How should patients with acute cholecystitis be prepared

How should patients with acute cholecystitis be prepared? What manipulations are used to shorten the study or increase its reliability? 

Traditionally, acute cholecystitis is diagnosed on functional cholescintigraphy by noting a lack of filling of the gallbladder on both the initial 60-minute study and subsequent 4-hour delayed images. Patient preparation is vital in ensuring that lack of gallbladder visualization is a true-positive finding. Instead of 4-hour delayed images, morphine can be used to shorten the time needed to complete this study. 

Because food is a potent and long-lasting stimulus for endogenous cholecystokinin (CCK) release, the patient should not eat for 4 hours prior to the study because endogenous CCK will prevent normal gallbladder relaxation and consequently impair normal filling, leading to a false-positive study. These patients should wait 4 hours to ensure an optimal study. On the other hand, patients who have had a prolonged fast (longer than 24 hours), are receiving intravenous hyperalimentation, or are severely ill can develop viscous bile formation, which may not be adequately emptied out of a normal gallbladder. This can impair radiopharmaceutical filling of the gallbladder, which in turn can also cause a false-positive study. In these patients at risk for viscous bile formation, the short-acting CCK analog sincalide can be administered (0.02 mcg/kg intravenously in 20-30 minutes), prior to cholescintigraphy. This ensures proper emptying of the gallbladder before the radiopharmaceutical is administered and will prevent a false-positive event from occurring. 
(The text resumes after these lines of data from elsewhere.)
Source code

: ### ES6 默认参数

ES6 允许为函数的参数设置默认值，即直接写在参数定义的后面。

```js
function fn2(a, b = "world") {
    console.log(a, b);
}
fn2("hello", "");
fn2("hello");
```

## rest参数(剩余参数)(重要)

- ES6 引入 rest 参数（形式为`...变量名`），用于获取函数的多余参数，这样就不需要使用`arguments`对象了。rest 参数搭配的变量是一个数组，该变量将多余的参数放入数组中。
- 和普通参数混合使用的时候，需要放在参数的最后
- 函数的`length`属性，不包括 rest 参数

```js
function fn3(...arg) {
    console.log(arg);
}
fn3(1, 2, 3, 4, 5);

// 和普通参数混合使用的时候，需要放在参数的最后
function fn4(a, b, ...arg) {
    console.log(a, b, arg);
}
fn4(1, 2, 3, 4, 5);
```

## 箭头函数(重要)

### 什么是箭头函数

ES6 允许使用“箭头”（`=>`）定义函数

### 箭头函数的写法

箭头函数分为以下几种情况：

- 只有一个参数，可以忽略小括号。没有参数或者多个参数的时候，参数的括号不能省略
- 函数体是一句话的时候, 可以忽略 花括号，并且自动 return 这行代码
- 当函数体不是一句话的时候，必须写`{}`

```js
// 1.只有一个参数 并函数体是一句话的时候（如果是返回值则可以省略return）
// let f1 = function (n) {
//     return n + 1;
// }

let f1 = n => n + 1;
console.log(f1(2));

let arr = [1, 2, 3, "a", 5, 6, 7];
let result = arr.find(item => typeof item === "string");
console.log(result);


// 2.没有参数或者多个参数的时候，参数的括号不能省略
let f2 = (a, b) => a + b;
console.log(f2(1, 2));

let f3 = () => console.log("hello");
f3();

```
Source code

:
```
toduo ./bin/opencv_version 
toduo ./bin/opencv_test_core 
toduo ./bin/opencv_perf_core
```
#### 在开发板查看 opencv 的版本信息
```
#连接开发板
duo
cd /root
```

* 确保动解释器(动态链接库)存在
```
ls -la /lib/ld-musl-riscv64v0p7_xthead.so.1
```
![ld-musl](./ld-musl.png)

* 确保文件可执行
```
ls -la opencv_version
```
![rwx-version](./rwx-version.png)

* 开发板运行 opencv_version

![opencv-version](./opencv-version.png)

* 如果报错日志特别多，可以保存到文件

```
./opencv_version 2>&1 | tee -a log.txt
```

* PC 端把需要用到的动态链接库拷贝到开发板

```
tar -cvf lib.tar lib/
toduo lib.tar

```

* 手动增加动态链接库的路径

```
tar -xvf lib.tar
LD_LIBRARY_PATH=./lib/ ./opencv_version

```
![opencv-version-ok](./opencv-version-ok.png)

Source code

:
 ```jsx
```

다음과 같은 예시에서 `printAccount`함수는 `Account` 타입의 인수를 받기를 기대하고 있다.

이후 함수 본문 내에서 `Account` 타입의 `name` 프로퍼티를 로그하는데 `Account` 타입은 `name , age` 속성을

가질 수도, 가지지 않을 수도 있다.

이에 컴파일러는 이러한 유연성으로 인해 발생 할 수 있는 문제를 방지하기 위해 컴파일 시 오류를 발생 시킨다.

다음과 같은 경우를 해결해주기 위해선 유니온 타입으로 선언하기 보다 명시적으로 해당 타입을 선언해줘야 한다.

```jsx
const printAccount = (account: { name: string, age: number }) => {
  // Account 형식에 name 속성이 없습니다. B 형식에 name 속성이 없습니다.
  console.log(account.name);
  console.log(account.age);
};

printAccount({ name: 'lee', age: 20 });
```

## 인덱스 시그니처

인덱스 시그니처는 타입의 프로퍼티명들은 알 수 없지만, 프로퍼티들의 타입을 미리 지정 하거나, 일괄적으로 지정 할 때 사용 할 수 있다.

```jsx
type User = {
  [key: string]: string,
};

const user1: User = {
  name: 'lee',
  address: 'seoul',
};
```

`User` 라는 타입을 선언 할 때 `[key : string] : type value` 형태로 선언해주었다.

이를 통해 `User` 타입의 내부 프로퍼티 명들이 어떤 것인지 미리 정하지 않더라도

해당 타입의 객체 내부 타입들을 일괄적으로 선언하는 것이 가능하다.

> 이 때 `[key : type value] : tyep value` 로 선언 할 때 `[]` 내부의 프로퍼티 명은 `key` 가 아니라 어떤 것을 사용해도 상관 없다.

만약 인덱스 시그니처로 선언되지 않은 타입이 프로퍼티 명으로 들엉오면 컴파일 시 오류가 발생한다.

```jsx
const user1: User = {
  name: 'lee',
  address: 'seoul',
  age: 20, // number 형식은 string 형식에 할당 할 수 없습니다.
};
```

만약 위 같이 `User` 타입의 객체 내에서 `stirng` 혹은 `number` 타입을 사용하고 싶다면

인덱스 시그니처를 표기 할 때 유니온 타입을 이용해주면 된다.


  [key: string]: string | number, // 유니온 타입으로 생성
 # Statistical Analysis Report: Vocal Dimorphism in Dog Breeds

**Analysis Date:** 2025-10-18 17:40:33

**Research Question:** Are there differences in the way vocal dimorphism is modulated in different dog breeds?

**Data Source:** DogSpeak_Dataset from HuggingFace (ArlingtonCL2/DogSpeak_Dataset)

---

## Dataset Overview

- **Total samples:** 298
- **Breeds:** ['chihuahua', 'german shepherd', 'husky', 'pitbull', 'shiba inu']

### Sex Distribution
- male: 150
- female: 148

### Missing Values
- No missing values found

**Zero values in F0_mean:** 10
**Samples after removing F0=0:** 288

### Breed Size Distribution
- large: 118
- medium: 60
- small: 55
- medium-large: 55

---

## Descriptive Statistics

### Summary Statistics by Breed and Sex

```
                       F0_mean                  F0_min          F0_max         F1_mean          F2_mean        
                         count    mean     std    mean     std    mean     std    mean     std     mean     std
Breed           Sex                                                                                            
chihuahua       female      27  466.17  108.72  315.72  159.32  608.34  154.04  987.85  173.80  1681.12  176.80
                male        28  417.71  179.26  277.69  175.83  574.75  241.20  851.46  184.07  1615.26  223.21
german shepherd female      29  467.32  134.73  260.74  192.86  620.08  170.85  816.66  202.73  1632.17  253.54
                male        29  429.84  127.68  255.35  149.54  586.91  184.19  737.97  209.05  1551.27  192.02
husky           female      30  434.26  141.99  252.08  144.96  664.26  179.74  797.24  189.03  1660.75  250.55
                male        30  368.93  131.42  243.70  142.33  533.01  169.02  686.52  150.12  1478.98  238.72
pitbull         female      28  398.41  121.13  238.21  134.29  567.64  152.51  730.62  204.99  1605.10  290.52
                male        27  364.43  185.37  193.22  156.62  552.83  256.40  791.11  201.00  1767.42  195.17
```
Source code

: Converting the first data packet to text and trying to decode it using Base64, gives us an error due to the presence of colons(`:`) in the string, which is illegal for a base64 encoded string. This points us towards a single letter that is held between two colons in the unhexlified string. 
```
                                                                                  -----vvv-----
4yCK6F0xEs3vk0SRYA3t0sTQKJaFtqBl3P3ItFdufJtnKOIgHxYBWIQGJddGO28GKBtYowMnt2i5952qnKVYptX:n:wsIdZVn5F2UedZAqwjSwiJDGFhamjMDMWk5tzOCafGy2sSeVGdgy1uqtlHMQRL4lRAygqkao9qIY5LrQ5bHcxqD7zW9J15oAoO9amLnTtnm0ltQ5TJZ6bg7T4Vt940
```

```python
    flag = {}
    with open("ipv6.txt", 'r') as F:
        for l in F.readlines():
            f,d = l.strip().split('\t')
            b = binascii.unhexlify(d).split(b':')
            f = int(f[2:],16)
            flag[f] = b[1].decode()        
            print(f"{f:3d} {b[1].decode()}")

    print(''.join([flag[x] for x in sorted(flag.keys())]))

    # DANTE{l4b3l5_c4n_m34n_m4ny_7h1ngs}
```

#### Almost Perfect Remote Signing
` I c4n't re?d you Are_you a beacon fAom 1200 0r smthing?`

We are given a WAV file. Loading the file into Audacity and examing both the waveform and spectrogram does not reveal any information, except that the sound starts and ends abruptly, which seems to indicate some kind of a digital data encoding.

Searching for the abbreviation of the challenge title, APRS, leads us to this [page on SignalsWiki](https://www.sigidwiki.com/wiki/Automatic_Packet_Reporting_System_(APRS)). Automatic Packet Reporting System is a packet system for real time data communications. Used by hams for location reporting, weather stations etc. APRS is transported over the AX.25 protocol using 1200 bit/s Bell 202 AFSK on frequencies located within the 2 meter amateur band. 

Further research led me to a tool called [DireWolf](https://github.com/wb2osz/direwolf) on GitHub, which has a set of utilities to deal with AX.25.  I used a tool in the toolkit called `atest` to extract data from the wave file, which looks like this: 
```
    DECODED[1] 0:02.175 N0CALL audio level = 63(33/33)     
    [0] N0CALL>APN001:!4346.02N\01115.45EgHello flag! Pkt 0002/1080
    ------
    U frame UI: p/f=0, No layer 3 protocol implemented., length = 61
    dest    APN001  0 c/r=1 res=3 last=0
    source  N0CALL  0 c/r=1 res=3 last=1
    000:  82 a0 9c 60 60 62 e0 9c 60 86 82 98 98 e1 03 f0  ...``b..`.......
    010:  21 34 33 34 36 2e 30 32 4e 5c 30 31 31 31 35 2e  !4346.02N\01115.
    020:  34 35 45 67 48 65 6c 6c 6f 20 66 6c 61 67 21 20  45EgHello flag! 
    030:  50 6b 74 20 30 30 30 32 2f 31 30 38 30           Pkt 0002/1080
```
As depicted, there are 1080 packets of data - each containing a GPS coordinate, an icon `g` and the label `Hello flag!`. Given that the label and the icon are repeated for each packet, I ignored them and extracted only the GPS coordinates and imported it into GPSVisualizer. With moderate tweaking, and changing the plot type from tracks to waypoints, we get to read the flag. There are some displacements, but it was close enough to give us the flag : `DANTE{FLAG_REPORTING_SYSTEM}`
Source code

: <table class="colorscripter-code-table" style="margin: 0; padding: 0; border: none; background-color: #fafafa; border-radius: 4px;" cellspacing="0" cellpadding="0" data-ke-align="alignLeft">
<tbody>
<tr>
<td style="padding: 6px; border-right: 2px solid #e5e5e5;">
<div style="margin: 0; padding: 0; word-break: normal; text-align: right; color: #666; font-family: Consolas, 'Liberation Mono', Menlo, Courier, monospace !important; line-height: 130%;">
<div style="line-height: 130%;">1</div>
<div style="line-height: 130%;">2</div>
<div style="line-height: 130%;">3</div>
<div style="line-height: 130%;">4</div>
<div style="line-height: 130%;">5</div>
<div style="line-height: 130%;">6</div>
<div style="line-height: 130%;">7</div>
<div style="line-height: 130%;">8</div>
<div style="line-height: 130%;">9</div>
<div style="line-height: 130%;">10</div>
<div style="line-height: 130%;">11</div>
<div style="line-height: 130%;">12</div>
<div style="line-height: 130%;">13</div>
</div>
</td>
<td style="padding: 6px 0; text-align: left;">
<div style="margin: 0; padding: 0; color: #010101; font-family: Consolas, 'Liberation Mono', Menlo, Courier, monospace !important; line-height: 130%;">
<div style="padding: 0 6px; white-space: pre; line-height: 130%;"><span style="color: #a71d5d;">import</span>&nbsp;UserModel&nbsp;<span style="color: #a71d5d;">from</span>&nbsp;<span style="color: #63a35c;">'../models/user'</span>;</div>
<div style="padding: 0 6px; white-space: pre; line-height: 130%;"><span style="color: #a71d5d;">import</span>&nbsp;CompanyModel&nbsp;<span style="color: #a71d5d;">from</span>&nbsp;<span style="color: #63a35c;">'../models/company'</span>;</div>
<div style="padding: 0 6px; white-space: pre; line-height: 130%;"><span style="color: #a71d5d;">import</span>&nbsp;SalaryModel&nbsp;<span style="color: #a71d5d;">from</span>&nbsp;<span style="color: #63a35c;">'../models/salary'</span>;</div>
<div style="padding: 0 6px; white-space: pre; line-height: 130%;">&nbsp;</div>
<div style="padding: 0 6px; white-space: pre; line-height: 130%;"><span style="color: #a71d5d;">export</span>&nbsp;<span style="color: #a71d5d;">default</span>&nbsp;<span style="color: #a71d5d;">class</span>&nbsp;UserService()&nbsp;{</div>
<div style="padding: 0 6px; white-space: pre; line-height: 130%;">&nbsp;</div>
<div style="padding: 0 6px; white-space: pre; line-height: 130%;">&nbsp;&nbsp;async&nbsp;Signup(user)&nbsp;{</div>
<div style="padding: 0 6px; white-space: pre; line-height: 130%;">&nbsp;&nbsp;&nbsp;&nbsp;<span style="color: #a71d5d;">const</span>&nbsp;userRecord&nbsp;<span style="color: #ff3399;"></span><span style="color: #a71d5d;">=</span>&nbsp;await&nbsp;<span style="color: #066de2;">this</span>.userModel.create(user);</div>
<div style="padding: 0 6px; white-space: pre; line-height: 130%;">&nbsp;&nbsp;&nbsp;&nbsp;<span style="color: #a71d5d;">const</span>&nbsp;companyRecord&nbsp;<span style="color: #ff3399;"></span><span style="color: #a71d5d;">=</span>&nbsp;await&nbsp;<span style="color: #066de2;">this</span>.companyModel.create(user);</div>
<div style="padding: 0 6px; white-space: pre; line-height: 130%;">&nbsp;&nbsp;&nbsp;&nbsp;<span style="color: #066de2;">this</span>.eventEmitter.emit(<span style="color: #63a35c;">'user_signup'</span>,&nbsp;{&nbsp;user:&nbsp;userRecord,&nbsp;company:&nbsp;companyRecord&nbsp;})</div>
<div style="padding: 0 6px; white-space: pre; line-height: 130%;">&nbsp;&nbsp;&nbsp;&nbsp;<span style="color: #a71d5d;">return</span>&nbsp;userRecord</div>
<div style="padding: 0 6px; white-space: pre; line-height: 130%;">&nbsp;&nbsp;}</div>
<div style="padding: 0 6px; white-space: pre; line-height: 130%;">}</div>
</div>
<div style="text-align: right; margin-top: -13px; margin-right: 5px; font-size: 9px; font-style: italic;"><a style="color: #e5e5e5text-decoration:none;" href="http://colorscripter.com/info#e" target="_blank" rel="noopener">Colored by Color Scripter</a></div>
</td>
Despite these manipulations, the gallbladder may not be visualized during the initial 60 minutes of the study. Rather than reimage at 4 hours, the study can be expedited using morphine (0.04 mg/kg intravenously), provided small bowel activity is seen within the initial 60 minutes. After morphine administration, imaging is continued for another 30 minutes. Because morphine causes sphincter of Oddi contraction, the resultant increased biliary tree pressure will overcome a functional obstruction of the cystic duct. If the gallbladder is still not seen, delayed imaging is not necessary and acute cholecystitis is diagnosed. Overall, the sensitivity for acute calculous cholecystitis is 97% with a specificity of 85%. The sensitivity and specificity are slightly lower in acute acalculous cholecystitis with a sensitivity and specificity of 79% and 87%, respectively. If there is pericholecysitic hepatic activity with a subsequent rim sign, the potential for a complicated cholecystitis (i.e., gangrenous or perforated gallbladder) is significantly higher. In adults, absence of activity in the intrahepatic ducts or small bowel can represent a high grade obstruction. In the early stages, conventional imaging will be normal. Fortunately, scintigraphy will demonstrate abnormal excretion before anatomic abnormalities are detectable.